New report details state of island beaches post-Maria
By John McPhaul
The Puerto Rico Coastal Planning and Research Institute published a new informational document on the state of the beaches in Puerto Rico after the passage of Hurricane Maria.
The research led by geological oceanographer and coastal erosion specialist Maritza Barreto Orta presents the areas with accretion (beach extension gain) and erosion on the coasts of Manatí, Toa Baja, Carolina, Río Grande, Luquillo, Culebra, Maunabo, Patillas, Guayama, Salinas and Guánica.
“Knowing the situation of coastal changes, identifying the magnitude and occurrence of erosion and/or accretion events at the municipality level is the basis for defining an adequate and tailored coastal planning for our island; planning that is urgent in the framework of the reconstruction of the island,” Barreto Orta said in a written statement.
Among the most impressive findings of the publication is the migration of beaches and the water line inland in several municipalities of the island for 2018.
“We knew that this event could be occurring on our coasts, but this is the first time that quantitative documentation has been achieved for several coastal municipalities on the island,” Barreto Orta said.
Of the municipalities presented, Luquillo has the largest number of coastal kilometers (km) with beach migration (0.79 km) and inland water line (1.76 km). The municipalities of Río Grande and Manatí measured second and third among the coastal towns studied with the highest migration.
“Ignoring what the state of the coast presents will lead to repeating the same errors of the use of the coast as in the past, which will translate into not achieving the coastal resilience we need,” said Barreto Orta, a professor at the Graduate School of Planning at the University of Puerto Rico (UPR), Río Piedras Campus.
Since 2018, the Puerto Rico Coastal Planning and Research Institute has been investigating the state of the beaches in Puerto Rico after the passage of Hurricane Maria in September 2017. With the new publication, the Institute will have compiled erosion and accretion data for 34 coastal municipalities in Puerto Rico.
“The data on the situation of the coast will be of great help for the municipalities and the State to plan and manage their coastal zone in the post-Maria scenario,” Barreto Orta said.
The findings of the research are the result of a grant of $1.4 million, awarded by the Federal Emergency Management Agency and the Central Office for Recovery, Reconstruction and Resilience, for a duration of three years (2019- 2022).
Collaborating on the project are Aurelio Castro, also a professor at the UPR Graduate School of Planning; Luis Santiago, a planner and professor at the School of Public Administration at Central Florida University; and Rafael Méndez Tejeda, a meteorologist and professor of natural sciences at the UPR, Carolina Campus. Also, graduate students in planning, environmental sciences and history at the UPR Río Piedras Campus, and a law student from Inter-American University of Puerto Rico participated in the project.

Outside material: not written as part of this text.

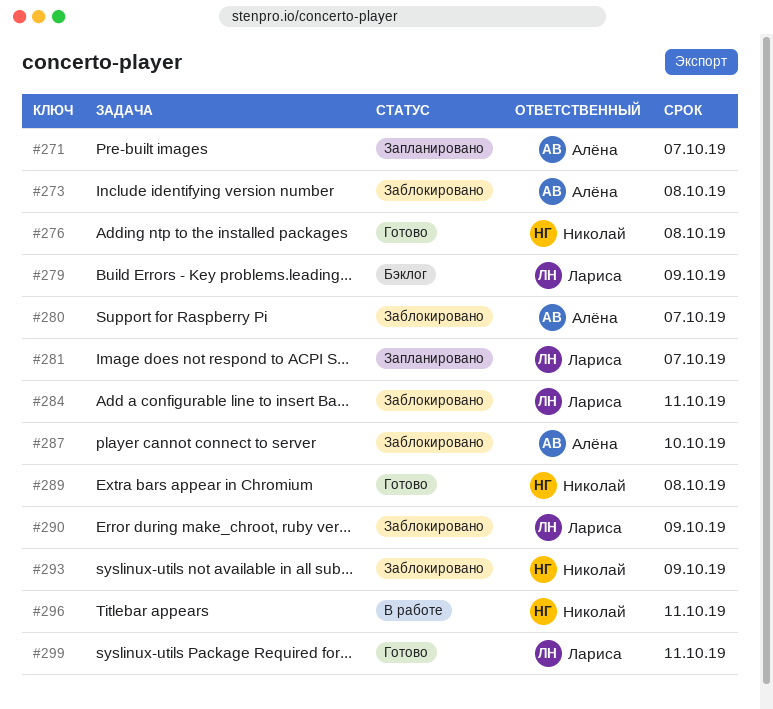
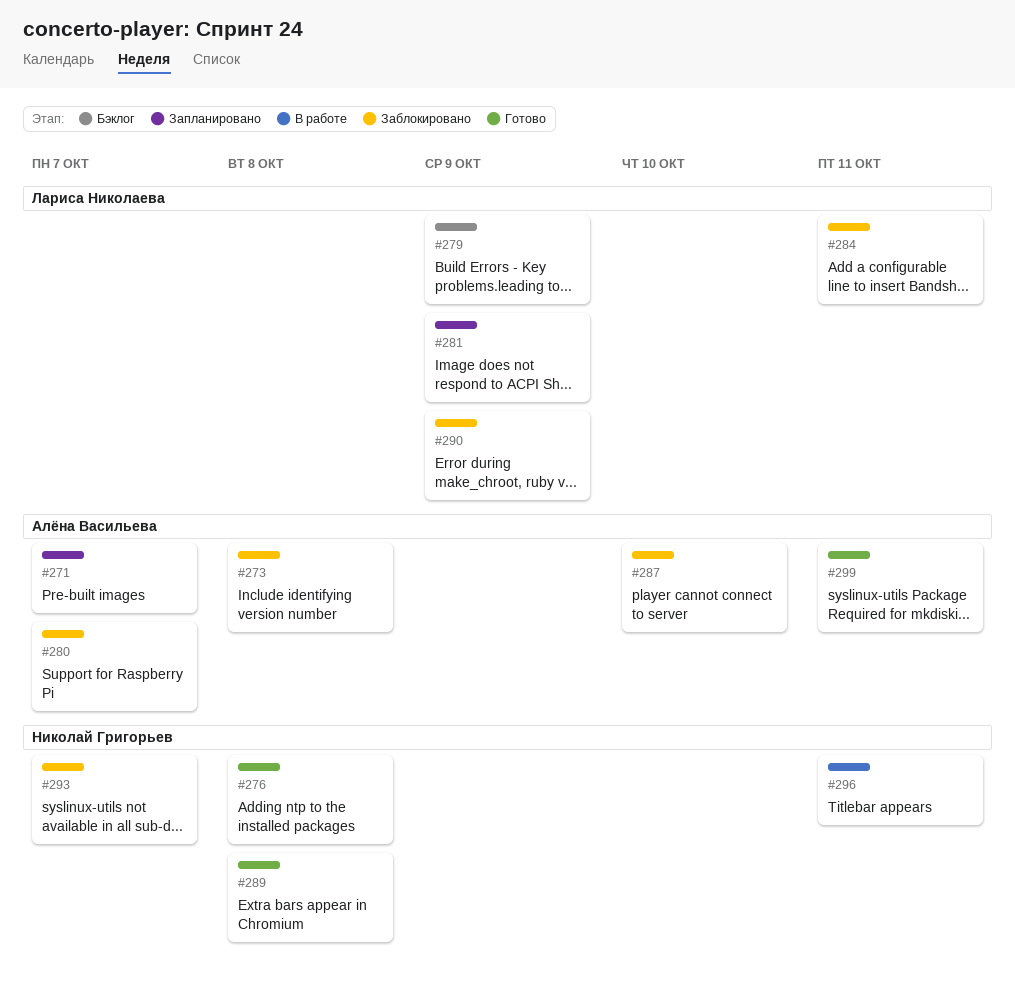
#281, due: Oct 7 -> Oct 9
#293, due: Oct 9 -> Oct 7
#299, owner: Лариса Николаева -> Алёна Васильева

The Puerto Rico Coastal Planning and Research Institute carries out projects aimed at research, education, and planning in the coastal zone of Puerto Rico and the Caribbean Region. Its mission is to generate knowledge and practices that contribute to the solution of the problems that affect the coast. Likewise, in the face of the challenges of climate change, the Institute provides planning tools and strategies that promote the conservation and protection of coastal resources.